Data for this exercise:
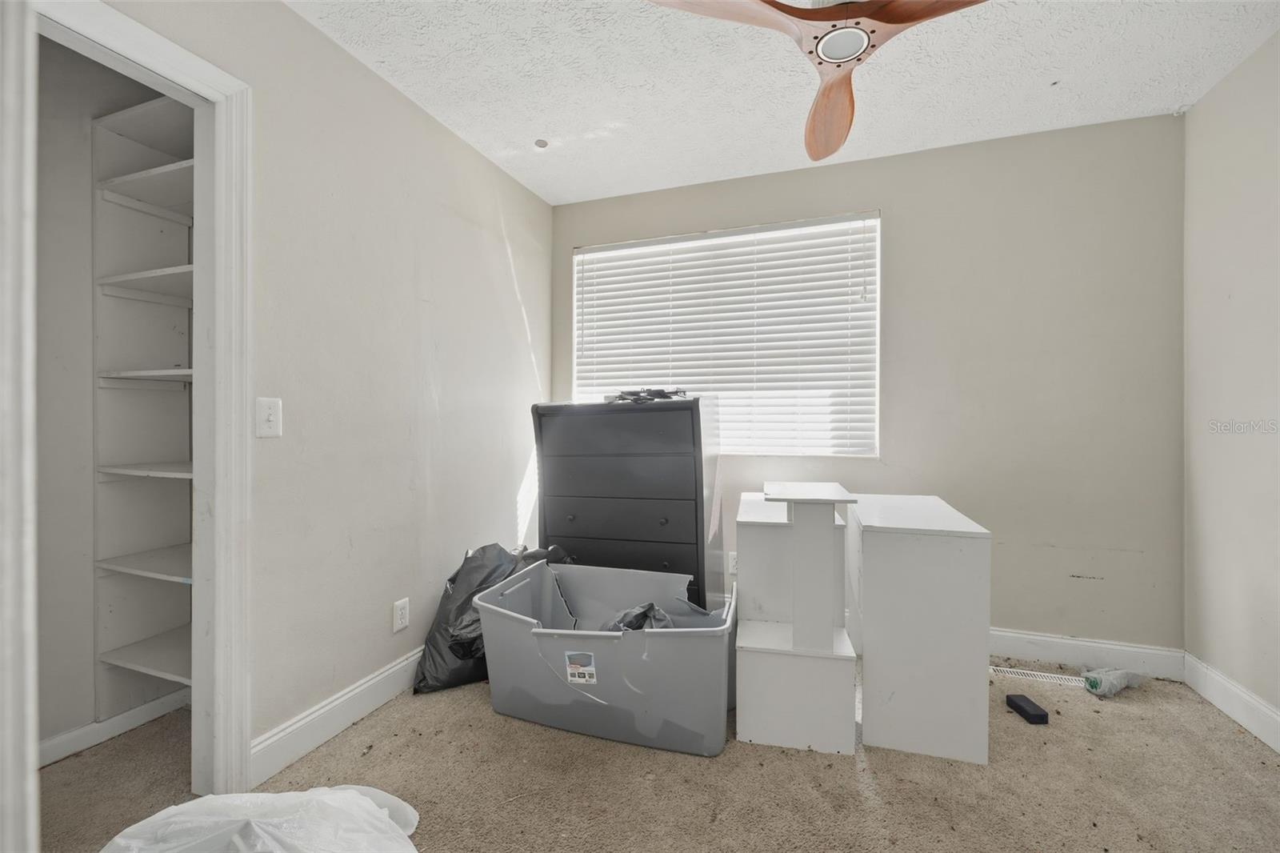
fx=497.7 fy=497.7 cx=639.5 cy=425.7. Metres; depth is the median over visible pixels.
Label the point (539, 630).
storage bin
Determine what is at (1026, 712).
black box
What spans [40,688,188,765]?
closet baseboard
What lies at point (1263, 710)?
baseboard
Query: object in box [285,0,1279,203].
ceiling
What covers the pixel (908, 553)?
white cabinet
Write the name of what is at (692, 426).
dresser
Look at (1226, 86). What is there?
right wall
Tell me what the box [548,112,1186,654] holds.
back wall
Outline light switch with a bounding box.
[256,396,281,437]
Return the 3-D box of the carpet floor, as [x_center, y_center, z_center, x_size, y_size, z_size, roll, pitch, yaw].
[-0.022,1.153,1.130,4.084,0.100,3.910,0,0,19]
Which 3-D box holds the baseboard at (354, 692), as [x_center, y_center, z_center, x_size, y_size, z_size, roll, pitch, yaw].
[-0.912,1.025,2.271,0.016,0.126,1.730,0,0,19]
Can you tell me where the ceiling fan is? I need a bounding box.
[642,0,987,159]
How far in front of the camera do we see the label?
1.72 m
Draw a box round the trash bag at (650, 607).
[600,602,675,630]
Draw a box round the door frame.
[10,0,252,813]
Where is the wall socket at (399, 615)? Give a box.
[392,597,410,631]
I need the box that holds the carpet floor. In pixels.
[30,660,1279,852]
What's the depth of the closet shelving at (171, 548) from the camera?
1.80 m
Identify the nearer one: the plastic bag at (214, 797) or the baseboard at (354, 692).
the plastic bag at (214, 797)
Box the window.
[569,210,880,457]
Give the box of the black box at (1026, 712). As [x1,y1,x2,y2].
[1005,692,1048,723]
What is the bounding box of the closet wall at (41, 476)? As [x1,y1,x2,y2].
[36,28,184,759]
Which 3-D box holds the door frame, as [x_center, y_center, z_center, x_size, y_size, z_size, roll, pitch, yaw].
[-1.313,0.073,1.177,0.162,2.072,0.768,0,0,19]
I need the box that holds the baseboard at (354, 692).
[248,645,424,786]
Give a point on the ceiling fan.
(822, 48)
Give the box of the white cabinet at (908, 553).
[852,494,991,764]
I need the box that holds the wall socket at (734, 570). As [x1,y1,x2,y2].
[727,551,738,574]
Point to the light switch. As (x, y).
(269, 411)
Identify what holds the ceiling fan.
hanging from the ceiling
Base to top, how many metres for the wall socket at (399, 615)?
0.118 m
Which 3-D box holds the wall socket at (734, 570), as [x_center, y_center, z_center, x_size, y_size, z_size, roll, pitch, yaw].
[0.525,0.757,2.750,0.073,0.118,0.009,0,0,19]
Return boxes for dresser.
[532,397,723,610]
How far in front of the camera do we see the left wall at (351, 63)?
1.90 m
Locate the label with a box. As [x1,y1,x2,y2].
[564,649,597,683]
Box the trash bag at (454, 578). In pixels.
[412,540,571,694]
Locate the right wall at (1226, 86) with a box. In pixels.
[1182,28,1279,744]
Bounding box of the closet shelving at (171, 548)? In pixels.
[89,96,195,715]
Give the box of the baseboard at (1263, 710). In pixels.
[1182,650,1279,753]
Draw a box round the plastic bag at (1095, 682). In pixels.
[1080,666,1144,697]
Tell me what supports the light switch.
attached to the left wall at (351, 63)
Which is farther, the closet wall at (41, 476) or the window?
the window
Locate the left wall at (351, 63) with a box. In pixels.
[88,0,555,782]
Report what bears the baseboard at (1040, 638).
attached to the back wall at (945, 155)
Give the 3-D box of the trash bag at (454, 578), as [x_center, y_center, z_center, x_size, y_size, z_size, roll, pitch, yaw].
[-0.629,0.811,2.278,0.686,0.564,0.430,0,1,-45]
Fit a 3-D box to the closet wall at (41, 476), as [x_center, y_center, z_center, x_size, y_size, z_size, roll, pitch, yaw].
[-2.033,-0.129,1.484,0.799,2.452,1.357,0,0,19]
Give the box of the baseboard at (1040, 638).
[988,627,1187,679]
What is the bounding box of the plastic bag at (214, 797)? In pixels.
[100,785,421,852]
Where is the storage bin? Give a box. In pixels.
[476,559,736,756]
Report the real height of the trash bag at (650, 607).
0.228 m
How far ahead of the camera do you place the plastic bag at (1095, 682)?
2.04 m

What the task requires: Without the pictures, set down every entry exactly.

Exercise result:
fx=497.7 fy=497.7 cx=639.5 cy=425.7. Metres; depth is the median over visible pixels.
Label the point (539, 630).
storage bin
Determine what is at (1026, 712).
black box
What spans [40,688,188,765]?
closet baseboard
What lies at point (1263, 710)?
baseboard
Query: object in box [285,0,1279,203].
ceiling
What covers the pixel (908, 553)?
white cabinet
Write the name of what is at (692, 426).
dresser
Look at (1226, 86). What is there?
right wall
Tell me what the box [548,112,1186,654] holds.
back wall
Outline light switch with a bounding box.
[256,396,281,437]
Return the 3-D box of the carpet floor, as [x_center, y_center, z_center, x_size, y_size, z_size, roll, pitch, yaw].
[-0.022,1.153,1.130,4.084,0.100,3.910,0,0,19]
Which 3-D box holds the baseboard at (354, 692), as [x_center, y_center, z_center, x_size, y_size, z_size, roll, pitch, yaw].
[-0.912,1.025,2.271,0.016,0.126,1.730,0,0,19]
Can you tell me where the ceiling fan is? I need a bounding box.
[642,0,987,159]
How far in front of the camera do we see the label?
1.72 m
Draw a box round the trash bag at (650, 607).
[600,602,675,630]
Draw a box round the door frame.
[10,0,252,813]
Where is the wall socket at (399, 615)? Give a box.
[392,597,410,631]
I need the box that holds the carpet floor. In pixels.
[30,660,1279,852]
What's the depth of the closet shelving at (171, 548) from the camera?
1.80 m
Identify the nearer one: the plastic bag at (214, 797) or the baseboard at (354, 692).
the plastic bag at (214, 797)
Box the window.
[569,210,880,457]
Give the box of the black box at (1026, 712). As [x1,y1,x2,y2].
[1005,692,1048,723]
What is the bounding box of the closet wall at (41, 476)? As [x1,y1,x2,y2].
[36,28,184,759]
Which 3-D box holds the door frame, as [x_center, y_center, z_center, x_size, y_size, z_size, roll, pitch, yaw].
[-1.313,0.073,1.177,0.162,2.072,0.768,0,0,19]
I need the box that holds the baseboard at (354, 692).
[248,645,424,786]
Give a point on the ceiling fan.
(822, 48)
Give the box of the white cabinet at (908, 553).
[852,494,991,764]
I need the box that holds the wall socket at (734, 570). As [x1,y1,x2,y2].
[727,551,738,574]
Point to the light switch. As (x, y).
(269, 411)
Identify what holds the ceiling fan.
hanging from the ceiling
Base to top, how many metres for the wall socket at (399, 615)?
0.118 m
Which 3-D box holds the wall socket at (734, 570), as [x_center, y_center, z_center, x_size, y_size, z_size, roll, pitch, yaw].
[0.525,0.757,2.750,0.073,0.118,0.009,0,0,19]
Return boxes for dresser.
[532,397,723,610]
How far in front of the camera do we see the left wall at (351, 63)?
1.90 m
Locate the label with a box. As [x1,y1,x2,y2].
[564,649,597,683]
Box the trash bag at (454, 578). In pixels.
[412,540,571,694]
Locate the right wall at (1226, 86) with a box. In pixels.
[1182,28,1279,744]
Bounding box of the closet shelving at (171, 548)? In pixels.
[89,96,195,715]
Give the box of the baseboard at (1263, 710). In pixels.
[1182,650,1279,753]
Draw a box round the plastic bag at (1095, 682). In pixels.
[1080,666,1144,697]
Tell me what supports the light switch.
attached to the left wall at (351, 63)
Which is farther, the closet wall at (41, 476) or the window?
the window
Locate the left wall at (351, 63) with a box. In pixels.
[88,0,555,782]
Report what bears the baseboard at (1040, 638).
attached to the back wall at (945, 155)
Give the 3-D box of the trash bag at (454, 578), as [x_center, y_center, z_center, x_size, y_size, z_size, roll, pitch, yaw].
[-0.629,0.811,2.278,0.686,0.564,0.430,0,1,-45]
Fit a 3-D box to the closet wall at (41, 476), as [x_center, y_center, z_center, x_size, y_size, z_size, roll, pitch, yaw].
[-2.033,-0.129,1.484,0.799,2.452,1.357,0,0,19]
Give the box of the baseboard at (1040, 638).
[988,627,1187,679]
What is the bounding box of the plastic bag at (214, 797)? In pixels.
[100,785,421,852]
Where is the storage bin? Give a box. In pixels.
[476,559,736,756]
Report the real height of the trash bag at (650, 607).
0.228 m
How far ahead of the camera do you place the plastic bag at (1095, 682)?
2.04 m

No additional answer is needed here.